Humanity did not survive by living according to today’s materialist standards.
 
For the 100th time in this thread, the low life expectancy was due to other factors than people dying from old age or something at 30 (which never has been nor will ever be a thing).

If you still believe that most people died at age 30, think about this:
How did women have time to give birth to an average of 7 children with 3.5 years of natural child spacing due to breastfeeding? Because that was and is the reproductive pattern of pre-industrial societies.
Also, Jesus was between 30 and 35 when he died. Is he described as an old man? A senior citizen?
 
Overall, I agree.

People did not die of old age in their 30s back in the day.

Life span was probably shorter due to infectious diseases, famine and hard labor where the body broke down prematurely.
 
Perhaps the fault is with the way the phrase is structured.

The average person in the Middle Ages probably had a life expectancy into the late 30s or early 40s.

That means that, with regard to the law of averages, half the people died before their 30s and half the people died after (such that averaging out, the age was, say 38. To get there, all things considered, half the population died from ‘birth’ to age 38, and half the population died at 39, 40, 41, etc.)

Again, when my father was born the average life expectancy for a male (at birth) was 47 years.

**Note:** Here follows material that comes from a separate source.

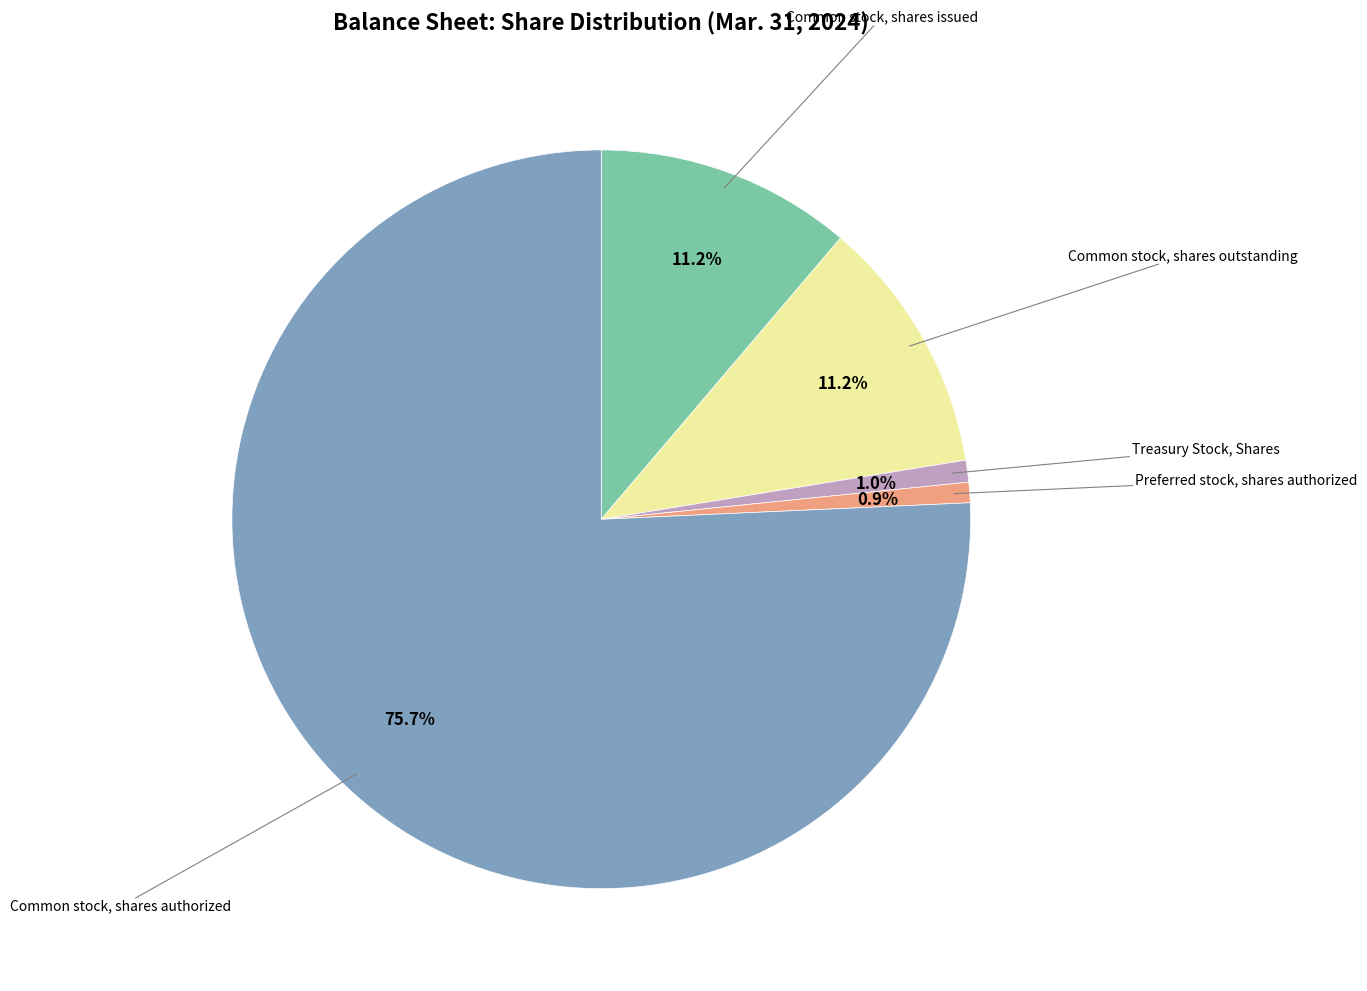

Is there a majority slice in this chart?

Yes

That meant that roughly half the men born that year would die at or before age 47, and half later. He lived into his 60s; his mother, who had been born in the 1870s and whose life expectancy at birth was about age 50, made it to age 100.

And that does make sense. A young man would die say before age 38 if he died in a war, in a famine, from overwork, in a plague of some type, or from some now ‘curable’ disease; mumps, measles, a pox, a respiratory ailment, appendicitis, etc.

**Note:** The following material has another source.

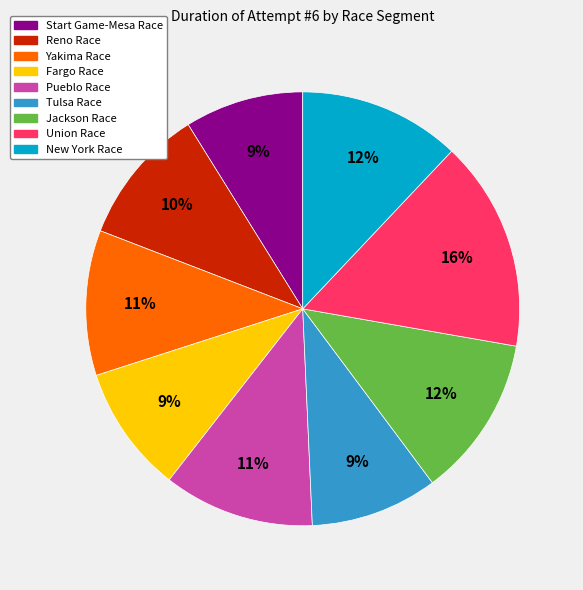

What is the ratio of the value at Yakima Race to the value at Start Game-Mesa Race?

1.2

But here’s the thing. The older one got to a point, the more likely he or she barring accidents could expect to live ‘longer’ than the average. We see that today; nonagenarians, barring accident or illness, already having passed the ‘life expectancy’ of the mid to later 80s, are more likely to live to the age of 100 than a person who is currently, say, 50, again all things considered.

But of course, plenty of nonagenarians die. Plenty of 50 year olds live to be nonagenarians, too.